New York - US stocks declined modestly on Thursday after Republicans postponed a vote on President Donald Trump's replacement health care plan, which has been seen as a barometer of support for the president's broader agenda.
Analysts view the health care vote as an early read on whether the new US president will succeed in pushing through his promised pro-growth policies, including tax cuts and deregulation.
International investors also are closely watching the activity. European markets closed higher, prior to the news the vote was pushed back and following Wednesday's largely upbeat US session.
US stocks spent most of the session in positive territory, but fell after the late-afternoon news of the vote delay.

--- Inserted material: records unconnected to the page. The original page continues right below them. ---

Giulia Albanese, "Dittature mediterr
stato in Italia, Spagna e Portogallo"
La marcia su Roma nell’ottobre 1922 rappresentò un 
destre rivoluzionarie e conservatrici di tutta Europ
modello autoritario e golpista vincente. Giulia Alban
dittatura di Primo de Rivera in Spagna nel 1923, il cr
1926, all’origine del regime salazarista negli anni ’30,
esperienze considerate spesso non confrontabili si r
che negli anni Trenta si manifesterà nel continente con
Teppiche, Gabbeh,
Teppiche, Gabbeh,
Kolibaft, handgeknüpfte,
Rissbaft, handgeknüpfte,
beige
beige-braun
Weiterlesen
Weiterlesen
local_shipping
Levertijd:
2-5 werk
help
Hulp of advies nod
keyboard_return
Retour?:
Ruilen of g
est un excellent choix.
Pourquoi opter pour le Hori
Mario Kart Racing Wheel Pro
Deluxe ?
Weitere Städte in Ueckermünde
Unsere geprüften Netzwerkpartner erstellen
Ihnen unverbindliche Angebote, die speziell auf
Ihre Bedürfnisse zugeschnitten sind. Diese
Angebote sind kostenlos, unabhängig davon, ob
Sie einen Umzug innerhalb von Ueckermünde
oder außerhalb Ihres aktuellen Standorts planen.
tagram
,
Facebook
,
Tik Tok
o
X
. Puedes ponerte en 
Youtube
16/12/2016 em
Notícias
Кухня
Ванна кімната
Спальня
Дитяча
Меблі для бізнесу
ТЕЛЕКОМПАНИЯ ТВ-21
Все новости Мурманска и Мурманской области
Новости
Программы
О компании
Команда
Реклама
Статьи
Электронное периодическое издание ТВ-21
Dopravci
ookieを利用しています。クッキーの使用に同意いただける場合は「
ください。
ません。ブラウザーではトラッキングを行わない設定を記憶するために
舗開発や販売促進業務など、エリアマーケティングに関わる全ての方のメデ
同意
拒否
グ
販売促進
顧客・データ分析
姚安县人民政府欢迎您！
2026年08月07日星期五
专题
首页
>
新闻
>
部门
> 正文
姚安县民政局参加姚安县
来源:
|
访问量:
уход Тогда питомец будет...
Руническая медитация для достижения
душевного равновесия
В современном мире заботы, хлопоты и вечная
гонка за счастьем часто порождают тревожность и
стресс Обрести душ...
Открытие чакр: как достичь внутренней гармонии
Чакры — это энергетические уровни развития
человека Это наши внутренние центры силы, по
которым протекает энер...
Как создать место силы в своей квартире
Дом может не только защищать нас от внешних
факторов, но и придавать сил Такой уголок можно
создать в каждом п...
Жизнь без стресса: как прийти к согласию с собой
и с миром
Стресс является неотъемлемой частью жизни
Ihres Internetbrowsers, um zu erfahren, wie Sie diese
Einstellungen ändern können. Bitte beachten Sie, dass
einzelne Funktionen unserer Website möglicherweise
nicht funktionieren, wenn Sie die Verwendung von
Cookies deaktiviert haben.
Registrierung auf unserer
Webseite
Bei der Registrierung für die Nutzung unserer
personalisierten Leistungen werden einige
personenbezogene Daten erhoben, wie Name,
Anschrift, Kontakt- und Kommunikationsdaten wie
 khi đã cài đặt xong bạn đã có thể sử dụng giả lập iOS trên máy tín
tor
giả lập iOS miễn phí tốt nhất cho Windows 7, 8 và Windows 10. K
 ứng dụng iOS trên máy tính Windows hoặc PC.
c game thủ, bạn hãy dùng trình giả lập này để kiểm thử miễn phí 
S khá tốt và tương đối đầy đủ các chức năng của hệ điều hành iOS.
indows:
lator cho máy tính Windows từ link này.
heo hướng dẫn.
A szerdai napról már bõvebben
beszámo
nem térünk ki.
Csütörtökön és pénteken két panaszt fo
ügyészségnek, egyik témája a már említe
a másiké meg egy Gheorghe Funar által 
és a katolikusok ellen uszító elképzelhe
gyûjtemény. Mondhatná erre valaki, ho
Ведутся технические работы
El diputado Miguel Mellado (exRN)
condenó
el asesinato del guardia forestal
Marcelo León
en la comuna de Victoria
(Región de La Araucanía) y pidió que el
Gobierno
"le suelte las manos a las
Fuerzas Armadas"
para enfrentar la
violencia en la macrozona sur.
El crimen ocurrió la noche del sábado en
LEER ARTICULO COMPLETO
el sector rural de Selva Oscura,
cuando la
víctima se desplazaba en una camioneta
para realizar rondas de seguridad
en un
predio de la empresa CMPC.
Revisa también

The Dow finished at 20 656.58, down less than 0.1% and about 100 points below its session high.
"It's somewhat surprising the market isn't off more than this," said Jack Ablin, chief investment officer at BMO Private Bank, adding that there still was a possibility the bill could pass.
"I don't think investors have given up hope, but certainly enthusiasm has been dialled down."
The White House played down suggestions the vote was delayed due to lack of support, with an administration official saying it would take place on Friday and would pass.
Analysts said stocks could move significantly depending on the outcome.
"Should the healthcare plan be approved by Congress then we could see a resumption of the Trump rally, while a failure could leave markets vulnerable to a larger correction," said Oanda analyst Craig Erlam.
Google parent Alphabet dropped 1.5% after AT&T and Verizon joined a Google ad boycott due to the placement of their ads alongside offensive content posted by white supremacists and religious extremists.
Morgan Stanley said in a note the issue was unlikely to significantly affect Google's near-term results provided it takes action.
"Google isn't yet fully addressing advertisers' concerns and needs to take stronger steps to regain the trust of brands," the note said.
Ford shares dropped 0.9% after it lowered its first quarter earnings estimate, saying it would come in well below analysts' expectations amid an industry-wide decline in US and Chinese car sales in 2017.